PictureNakano-Fudohson Shrine.
No apologies for that last post. Being sarcastic is one of my strong points and doesn't Tony Robbins say we are supposed to develop our strengths? And anyway, you can take a kid out of New Jersey but you can't take New Jersey out of Da Kid! (Brand new nickname for myself there.)

Ever since I got married there hasn't been a New Year's Eve where I haven't wished I hadn't gotten married. (Stay with me here.) Think about it, this is the last big hurrah, an immeasurably valuable opportunity to get a little crazy with a few (or a few dozen, or few hundred) other people who also realize this is pretty much it until St. Patrick's Day. But my wife, being Japanese, isn't in tune with the concept of last hurrahs. To her, life is just this one long Zen Buddhist continuum that doesn't cater to age-old traditions of sophomoric insobriety and so we always end up waiting for midnight by sitting on our asses in a room with a TV.

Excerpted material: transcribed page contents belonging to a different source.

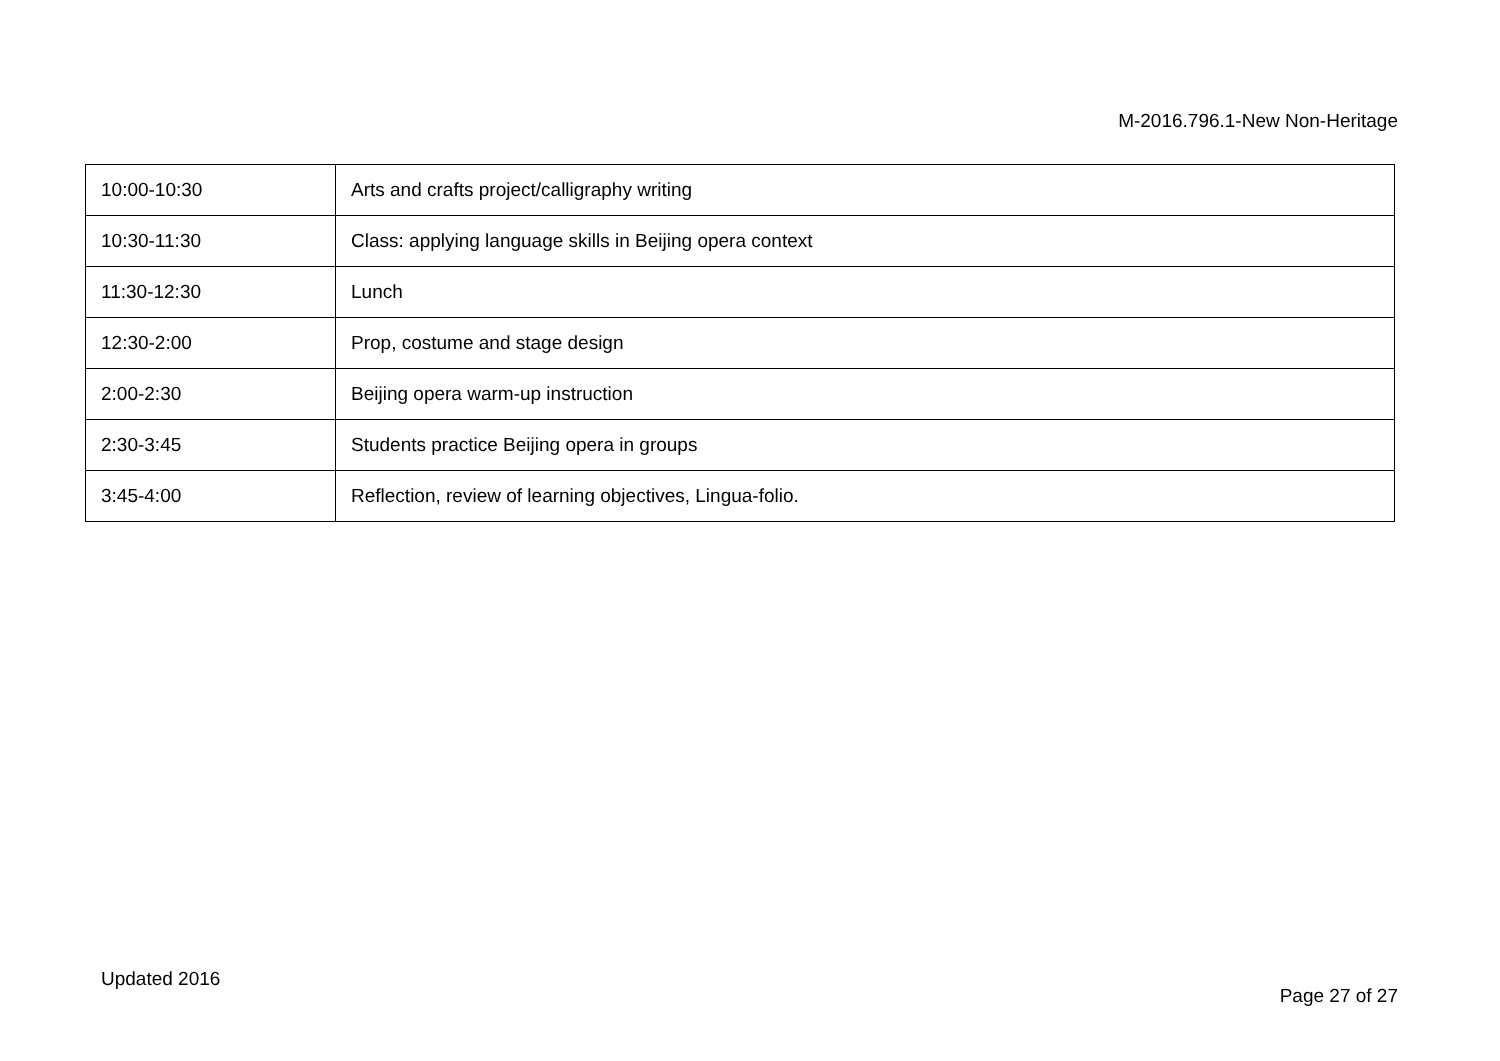M-2016.796.1-New Non-Heritage
| 10:00-10:30 | Arts and crafts project/calligraphy writing |
| 10:30-11:30 | Class: applying language skills in Beijing opera context |
| 11:30-12:30 | Lunch |
| 12:30-2:00 | Prop, costume and stage design |
| 2:00-2:30 | Beijing opera warm-up instruction |
| 2:30-3:45 | Students practice Beijing opera in groups |
| 3:45-4:00 | Reflection, review of learning objectives, Lingua-folio. |
Updated 2016
Page 27 of 27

The one consolation is that the entire rest of the country is doing the same - except for the ones standing around outside, near a shrine, freezing in jackets too thin for the weather and clinging to their cell phones with curled, half-frozen fingers. Which, now that I think about it, seems a hell of a lot better than standing around in Times Square. At least the shrine has toilets you can get to.